Tuesday, December 14, 2010

Handling Notes

Getting notes on your work is a big part of the job of a screenwriter. You'll be collaborating (you hope!) with producers, directors, and actors in the future. How you handle notes as an amateur, reflects the professionalism and devotion to the craft you have at this level. If you can't handle them now, you won't handle them later and you'll blow opportunities or have a short lived career.

Amazon Studios and other peer review sites provide the opportunity to get feedback from fellow aspiring writers. The are several pro writers on the boards as well making themselves available for notes. So what do you do with the notes once received? After having spent the last couple of years on peer review sites and working with professional readers I can give you what I do:

1. Have the right attitude reading the notes. Don't be super defensive. Don't argue with the note giver on every point, especially if it's a freebie. Read the notes and set them aside.
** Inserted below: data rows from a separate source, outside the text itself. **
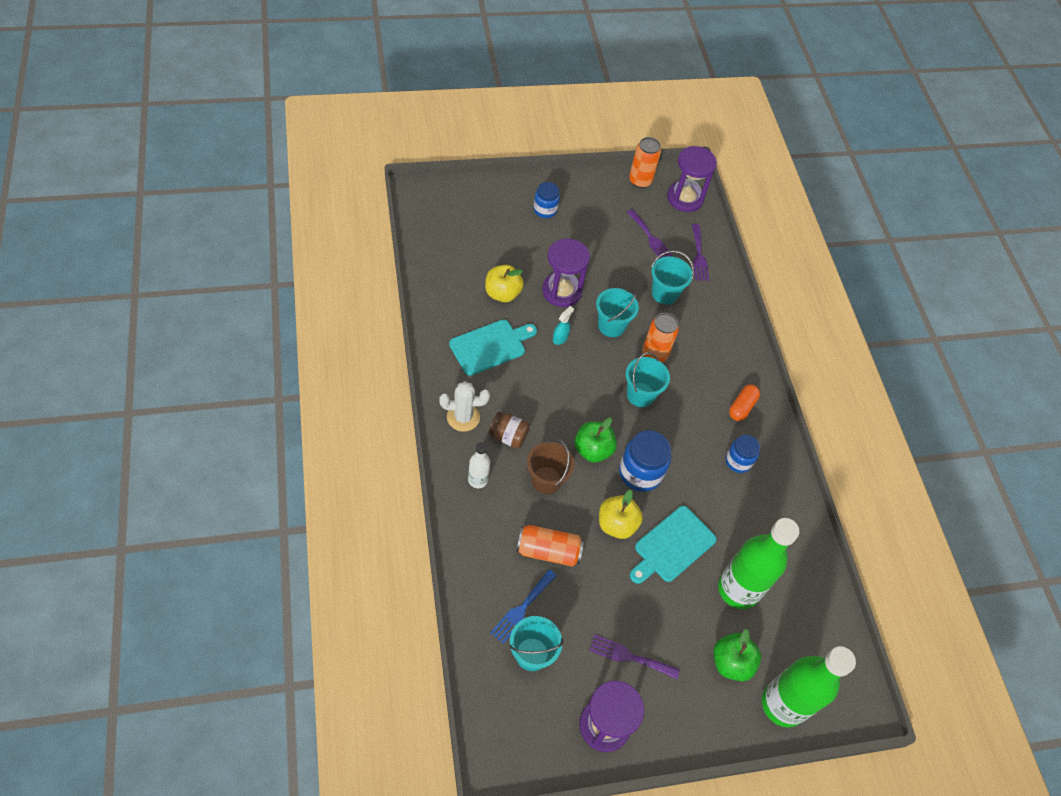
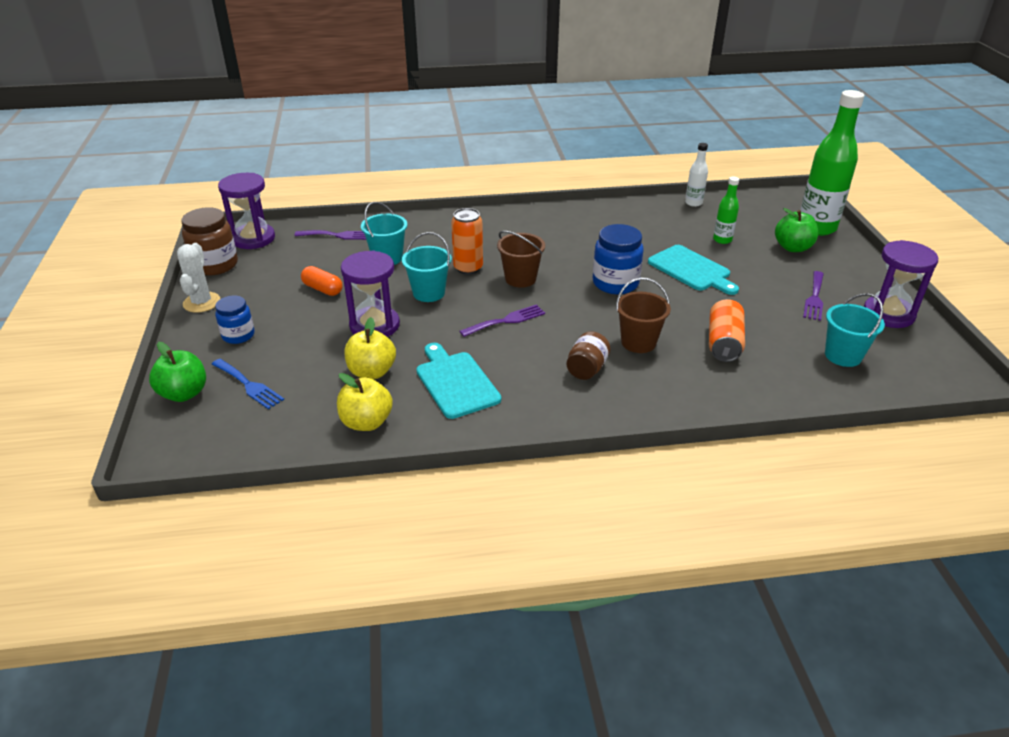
camera: 80 degrees left, 20 degrees down
(463, 417) = (564, 405): white cactus -> white cactus (201, 302)
(478, 480) = (650, 392): white bottle -> white bottle (693, 203)
(522, 608) = (797, 361): blue fork -> blue fork (248, 385)
(560, 338) = (444, 328): turquoise spray bottle -> none
(592, 450) = (594, 311): green apple -> green apple (184, 393)
(616, 524) = (678, 299): yellow apple -> yellow apple (366, 422)
(640, 180) = (215, 265): orange can -> brown jar
(640, 394) = (520, 279): turquoise bucket -> brown bucket
(650, 238) = (306, 262): purple fork -> purple fork (506, 320)
(738, 461) = (590, 231): blue jar -> none
(738, 589) = (722, 240): green bottle -> green bottle, size x0.48
(742, 407) = (530, 225): orange capsule -> orange capsule (322, 289)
2. Get several viewpoints on your script from trusted sources. There are some people who "get it" when it comes to your writing. You want those that appreciate what you do well (yes, some encouragement is good for us all) but also are able to pinpoint weaknesses. Usually this takes getting multiple takes. This will also let you know if a problem area consistently raises red flags for readers. If 4/4 readers have the same reaction, rethink your position.

3. Do the 'Quick fixes' first -- typos. Easy to repair errors or dialogue issues (joke that falls flat or on the nose.

4. On the bigger notes (reworking a character, major plot revision, tone, etc.) make sure the notes is helping you do a better version of YOUR script. Many writers giving notes will pull you in a direction, "Well this is how I'd write the script." These notes can have you heading in directions that are inconsistent with the story you wanted to tell and your voice as a writer.

5. Don't get discouraged. There are many, many drafts on the road. The script is never done until the film is shot. Even then there are reshoots and the editor will shape the final product. You can write a draft trying a different approach and jettison it. You can ignore notes if you feel they detract from your story.

6. Often a note about something not working in act 3 is due to a problem in act 1 -- wasn't set up properly. Be careful of following "effect" notes and look for the root cause. Could be your protagonist or story setup is off early making the later payoff fall flat or off key.

7. Cut, cut, cut. Early drafts are overwritten. Cut scenes down to the essentials. Many writers say cutting the first and last lines in a scene is their first rewrite. Cut out opening chit chat and long dialogue down to size. Show, don't tell, if possible.

8. A table read with actors is a good way to check dialogue and see how your script goes over. Take copious notes.

9. Remember one reader's opinion is just one take on your script. Half the movies on RottenTomatoes are under 50% from critics and those are finished films. Not everyone is going to love your work.

10. Don't ignore format, typos, and other essentials. Sweat the small stuff. It's a sign of a professional.

Finally, rewriting is essential. Many writers avoid the rewriting process thinking, "They'll buy it and fix it" or "I'll fix it when they pay me" or "I'm off on the next script." The real magic happens during the rewrite.

Hemingway once said, "The first draft of anything is shit." True! Now, if you're 16th draft is shit... you might have problems.

Good luck! Keep at it! Feel free to add your thoughts on rewriting and your approach to the process.